Minnesota police shoot black motorist at close range, second such shooting in as many days
The motorist's girlfriend live-streamed the incident. Later, talking to reporters, she said he was shot 'for no reason'. (Representative image) Photograph: (Getty)
A black motorist was shot at close range by a Minnesota cop and seen bleeding to death in a graphic video shot by his girlfriend that went viral Thursday, the second fatal police shooting to rock America in as many days.
The governor of the northern US state asked the White House to order a federal probe into Wednesday night's shooting in Falcon Heights, near Minneapolis, as calls mounted for justice for the 32-year-old victim Philando Castile.
A four-year-old girl witnessed the shooting from the back seat of the car, as her mother -- Castile's girlfriend -- live-streamed the bloody aftermath while an officer pointed his gun through the window.
Speaking to reporters outside the governor's mansion in St. Paul, after a night in police custody, Diamond Reynolds repeated what she asserted in the shock footage: that Castile was shot "for no reason."
"Not one shot. Not two shots. Not three shots. Not four shots. But five shots," she said in a forceful appeal for justice to be served.
Pulled over for a broken tail light, Castile informed the officer he was carrying a licensed gun, Reynolds said, and was shot as he reached for his license and registration.
She said the officer, whom she described as an Asian male, made conflicting demands of Castile -- both that he keep his hands in the air and that he identify himself.
"Nothing within his body language said intimidation.
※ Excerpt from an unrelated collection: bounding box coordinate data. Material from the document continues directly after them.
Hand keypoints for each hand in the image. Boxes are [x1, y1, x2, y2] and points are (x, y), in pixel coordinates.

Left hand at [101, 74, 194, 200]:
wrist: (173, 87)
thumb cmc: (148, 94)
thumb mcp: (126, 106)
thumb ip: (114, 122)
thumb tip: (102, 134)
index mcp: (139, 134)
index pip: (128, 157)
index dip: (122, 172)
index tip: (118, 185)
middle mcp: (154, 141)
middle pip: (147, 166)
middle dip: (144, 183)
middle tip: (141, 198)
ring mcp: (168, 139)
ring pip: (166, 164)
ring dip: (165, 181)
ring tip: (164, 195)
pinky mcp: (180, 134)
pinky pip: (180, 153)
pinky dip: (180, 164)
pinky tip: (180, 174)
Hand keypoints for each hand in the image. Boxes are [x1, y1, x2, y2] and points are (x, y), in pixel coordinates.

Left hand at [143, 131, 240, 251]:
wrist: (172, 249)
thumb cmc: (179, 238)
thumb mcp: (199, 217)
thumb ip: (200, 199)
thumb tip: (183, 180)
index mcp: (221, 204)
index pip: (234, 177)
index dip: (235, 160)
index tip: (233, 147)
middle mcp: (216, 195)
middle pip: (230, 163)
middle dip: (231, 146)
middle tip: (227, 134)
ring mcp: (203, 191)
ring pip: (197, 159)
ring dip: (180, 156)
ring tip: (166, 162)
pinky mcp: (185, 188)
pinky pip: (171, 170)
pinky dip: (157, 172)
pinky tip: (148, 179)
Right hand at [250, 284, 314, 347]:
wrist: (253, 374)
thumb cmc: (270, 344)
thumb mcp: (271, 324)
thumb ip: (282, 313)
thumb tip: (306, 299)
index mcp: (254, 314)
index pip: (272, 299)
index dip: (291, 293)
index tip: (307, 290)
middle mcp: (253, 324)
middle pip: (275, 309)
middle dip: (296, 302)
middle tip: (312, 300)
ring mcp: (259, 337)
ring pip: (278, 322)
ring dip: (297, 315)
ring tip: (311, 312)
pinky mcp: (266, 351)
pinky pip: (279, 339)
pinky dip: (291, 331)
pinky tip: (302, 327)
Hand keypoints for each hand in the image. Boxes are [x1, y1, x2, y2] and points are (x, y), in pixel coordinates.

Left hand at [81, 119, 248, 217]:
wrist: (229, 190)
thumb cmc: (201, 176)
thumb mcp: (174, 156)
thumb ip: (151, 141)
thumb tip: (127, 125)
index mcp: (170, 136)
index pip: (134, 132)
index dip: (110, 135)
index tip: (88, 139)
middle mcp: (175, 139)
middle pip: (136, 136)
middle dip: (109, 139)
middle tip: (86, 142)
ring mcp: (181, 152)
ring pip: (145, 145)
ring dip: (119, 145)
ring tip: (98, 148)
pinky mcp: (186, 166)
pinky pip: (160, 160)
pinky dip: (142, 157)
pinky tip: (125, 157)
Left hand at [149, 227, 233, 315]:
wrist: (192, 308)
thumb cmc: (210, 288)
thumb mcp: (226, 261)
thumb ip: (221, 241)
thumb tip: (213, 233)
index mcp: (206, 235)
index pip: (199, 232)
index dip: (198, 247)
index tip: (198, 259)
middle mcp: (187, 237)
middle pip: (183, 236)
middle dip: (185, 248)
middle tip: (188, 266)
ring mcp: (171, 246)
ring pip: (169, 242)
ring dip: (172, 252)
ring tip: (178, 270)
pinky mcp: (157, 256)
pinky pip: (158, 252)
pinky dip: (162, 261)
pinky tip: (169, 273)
Nothing within his body said, 'Shoot me.' Nothing within his language said, 'Kill me I want to be dead."
- 'Cover their butts' -
Reynolds said her phone had been seized as evidence and voiced fear of a police cover-up.
"They're gonna tamper with evidence," she told reporters. "They're gonna do whatever they have to do to cover their butts."
But Governor Mark Dayton pledged to push for a full and independent inquiry by the Department of Justice -- which is already investigating the police shooting of a black man caught on video two days earlier in Louisiana.
"Justice will be served in Minnesota," Dayton said.
America's debate on police use of lethal force, especially against young black men, was set to hit fever pitch as a fourth officer went on trial Thursday in one of the highest-profile such cases of recent years.
Three officers so far have escaped conviction in the case of Freddie Gray, a young black man who died last year in Baltimore after suffering spinal injuries in the back of a police van.
On Tuesday this week, a black father of five, 37-year-old Alton Sterling, was pinned to the ground and shot several times at point blank range in Baton Rouge, Louisiana, prompting the launch of a federal civil rights probe.
Shocked family members demanded justice for Castile, a school cafeteria worker, whose mother described him as a law-abiding citizen who kept out of trouble.
"I think he was just black in the wrong place," Valerie Castile told CNN. "Every day you hear of another black person being shot down, gunned down by the people that are supposed to protect us."
"We're being hunted every day. It's a silent war against African-American people as a whole," Castile said.
- Ten-minute video -
In a 10-minute video with more than three million views after it was streamed live on Facebook, Reynolds -- clearly in shock -- methodically narrates the shooting incident as an officer trains his weapon on her.
In the background, an officer is heard shouting: "I told him not to reach for it. I told him to get his hands up."
Reynolds starts wailing as it becomes clear Castile is dying. Castile can be seen in the driver seat, large blood stains spreading through his white shirt. He was later taken to hospital and pronounced dead.
"They didn't let me see my son's body, at all," Valerie Castile told CNN.
In both the Minnesota and Louisiana cases, the victims had a gun in their possession, though there is no indication they pointed their weapon at police at any time.
In Sterling's case, police said they intervened after an anonymous caller told police they had been threatened by a man with a gun. Sterling's family lawyer said he was merely selling CDs outside a convenience store, with the permission of its owner.
A peaceful crowd of about 100 people kept vigil through the night outside the Baton Rouge store, where a mural has been painted in his honor.
Officials appealed for calm after protesters took to the streets in the aftermath of Tuesday's shooting, and have promised a fully transparent probe led by federal civil rights investigators.
The two officers involved in the Sterling case have been placed on administrative leave.